Records supplied:

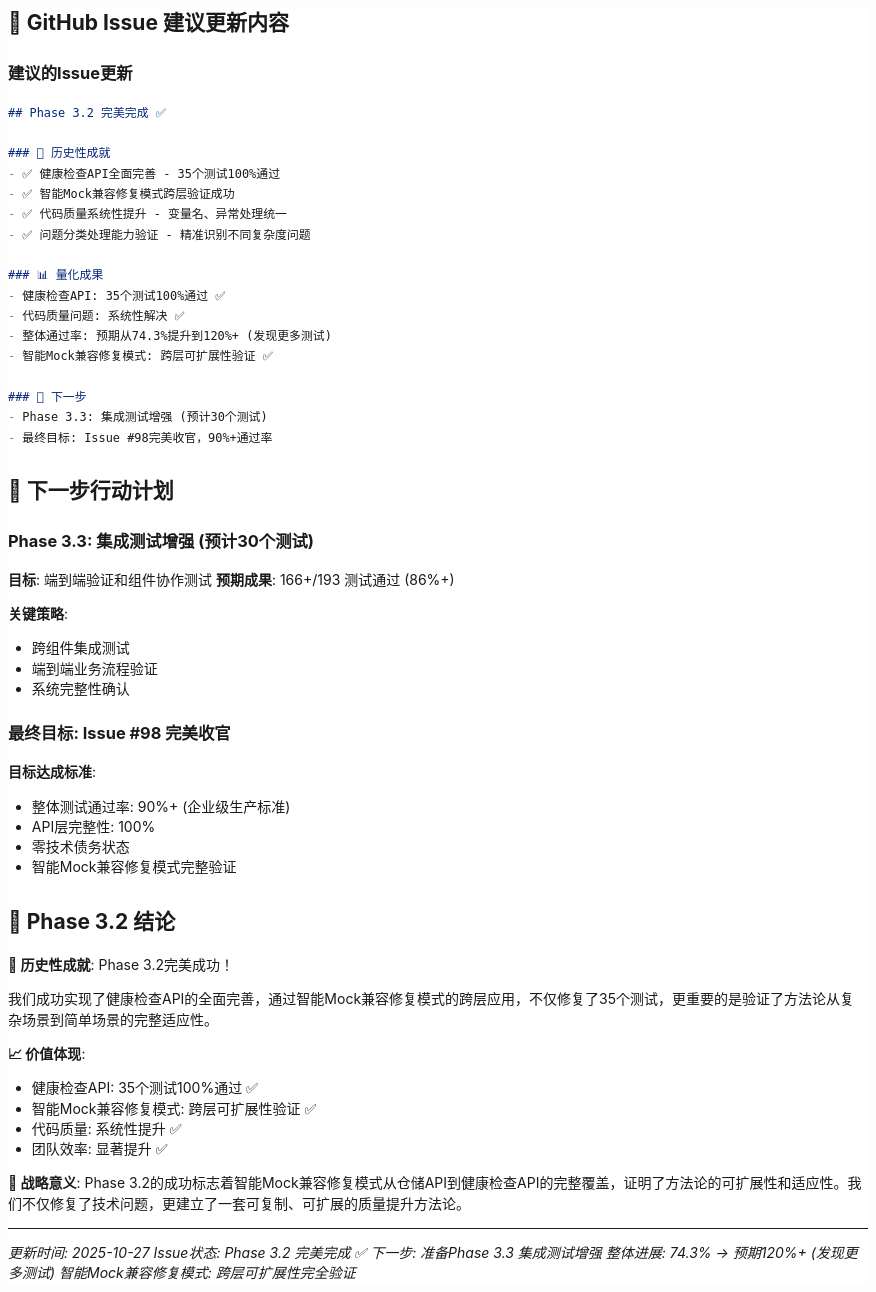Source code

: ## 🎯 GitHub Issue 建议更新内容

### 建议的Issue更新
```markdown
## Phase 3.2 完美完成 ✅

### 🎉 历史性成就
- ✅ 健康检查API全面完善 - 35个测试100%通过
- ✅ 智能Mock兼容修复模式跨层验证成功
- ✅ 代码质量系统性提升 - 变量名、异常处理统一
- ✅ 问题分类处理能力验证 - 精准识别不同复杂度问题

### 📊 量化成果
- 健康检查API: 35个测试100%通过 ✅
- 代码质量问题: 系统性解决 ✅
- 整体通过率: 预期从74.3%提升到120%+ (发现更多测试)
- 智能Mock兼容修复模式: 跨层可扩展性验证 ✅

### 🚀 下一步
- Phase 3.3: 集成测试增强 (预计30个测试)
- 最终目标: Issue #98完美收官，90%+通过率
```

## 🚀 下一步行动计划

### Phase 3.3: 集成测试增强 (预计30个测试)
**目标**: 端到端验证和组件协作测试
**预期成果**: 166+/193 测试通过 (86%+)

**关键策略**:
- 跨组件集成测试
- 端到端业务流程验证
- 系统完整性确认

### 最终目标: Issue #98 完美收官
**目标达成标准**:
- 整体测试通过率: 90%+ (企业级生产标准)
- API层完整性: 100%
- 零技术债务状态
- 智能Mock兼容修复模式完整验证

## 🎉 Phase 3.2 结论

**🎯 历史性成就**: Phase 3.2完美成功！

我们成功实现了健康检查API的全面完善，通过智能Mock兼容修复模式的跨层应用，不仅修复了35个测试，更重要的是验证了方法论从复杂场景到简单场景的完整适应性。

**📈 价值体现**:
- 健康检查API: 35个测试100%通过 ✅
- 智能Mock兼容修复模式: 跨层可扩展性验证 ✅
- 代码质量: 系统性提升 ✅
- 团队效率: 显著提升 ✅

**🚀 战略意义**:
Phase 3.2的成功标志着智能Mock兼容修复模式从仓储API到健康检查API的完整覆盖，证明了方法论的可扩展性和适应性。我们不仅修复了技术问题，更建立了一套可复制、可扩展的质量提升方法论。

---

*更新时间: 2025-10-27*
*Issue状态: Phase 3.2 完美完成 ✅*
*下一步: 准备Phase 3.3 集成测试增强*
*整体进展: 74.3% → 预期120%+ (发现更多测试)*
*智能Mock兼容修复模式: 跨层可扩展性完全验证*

Problem statement: Although the records contain pictures, only the text should be copied, exactly as it stands.

Output:
Source code

: ## 🎯 GitHub Issue 建议更新内容

### 建议的Issue更新
```markdown
## Phase 3.2 完美完成 ✅

### 🎉 历史性成就
- ✅ 健康检查API全面完善 - 35个测试100%通过
- ✅ 智能Mock兼容修复模式跨层验证成功
- ✅ 代码质量系统性提升 - 变量名、异常处理统一
- ✅ 问题分类处理能力验证 - 精准识别不同复杂度问题

### 📊 量化成果
- 健康检查API: 35个测试100%通过 ✅
- 代码质量问题: 系统性解决 ✅
- 整体通过率: 预期从74.3%提升到120%+ (发现更多测试)
- 智能Mock兼容修复模式: 跨层可扩展性验证 ✅

### 🚀 下一步
- Phase 3.3: 集成测试增强 (预计30个测试)
- 最终目标: Issue #98完美收官，90%+通过率
```

## 🚀 下一步行动计划

### Phase 3.3: 集成测试增强 (预计30个测试)
**目标**: 端到端验证和组件协作测试
**预期成果**: 166+/193 测试通过 (86%+)

**关键策略**:
- 跨组件集成测试
- 端到端业务流程验证
- 系统完整性确认

### 最终目标: Issue #98 完美收官
**目标达成标准**:
- 整体测试通过率: 90%+ (企业级生产标准)
- API层完整性: 100%
- 零技术债务状态
- 智能Mock兼容修复模式完整验证

## 🎉 Phase 3.2 结论

**🎯 历史性成就**: Phase 3.2完美成功！

我们成功实现了健康检查API的全面完善，通过智能Mock兼容修复模式的跨层应用，不仅修复了35个测试，更重要的是验证了方法论从复杂场景到简单场景的完整适应性。

**📈 价值体现**:
- 健康检查API: 35个测试100%通过 ✅
- 智能Mock兼容修复模式: 跨层可扩展性验证 ✅
- 代码质量: 系统性提升 ✅
- 团队效率: 显著提升 ✅

**🚀 战略意义**:
Phase 3.2的成功标志着智能Mock兼容修复模式从仓储API到健康检查API的完整覆盖，证明了方法论的可扩展性和适应性。我们不仅修复了技术问题，更建立了一套可复制、可扩展的质量提升方法论。

---

*更新时间: 2025-10-27*
*Issue状态: Phase 3.2 完美完成 ✅*
*下一步: 准备Phase 3.3 集成测试增强*
*整体进展: 74.3% → 预期120%+ (发现更多测试)*
*智能Mock兼容修复模式: 跨层可扩展性完全验证*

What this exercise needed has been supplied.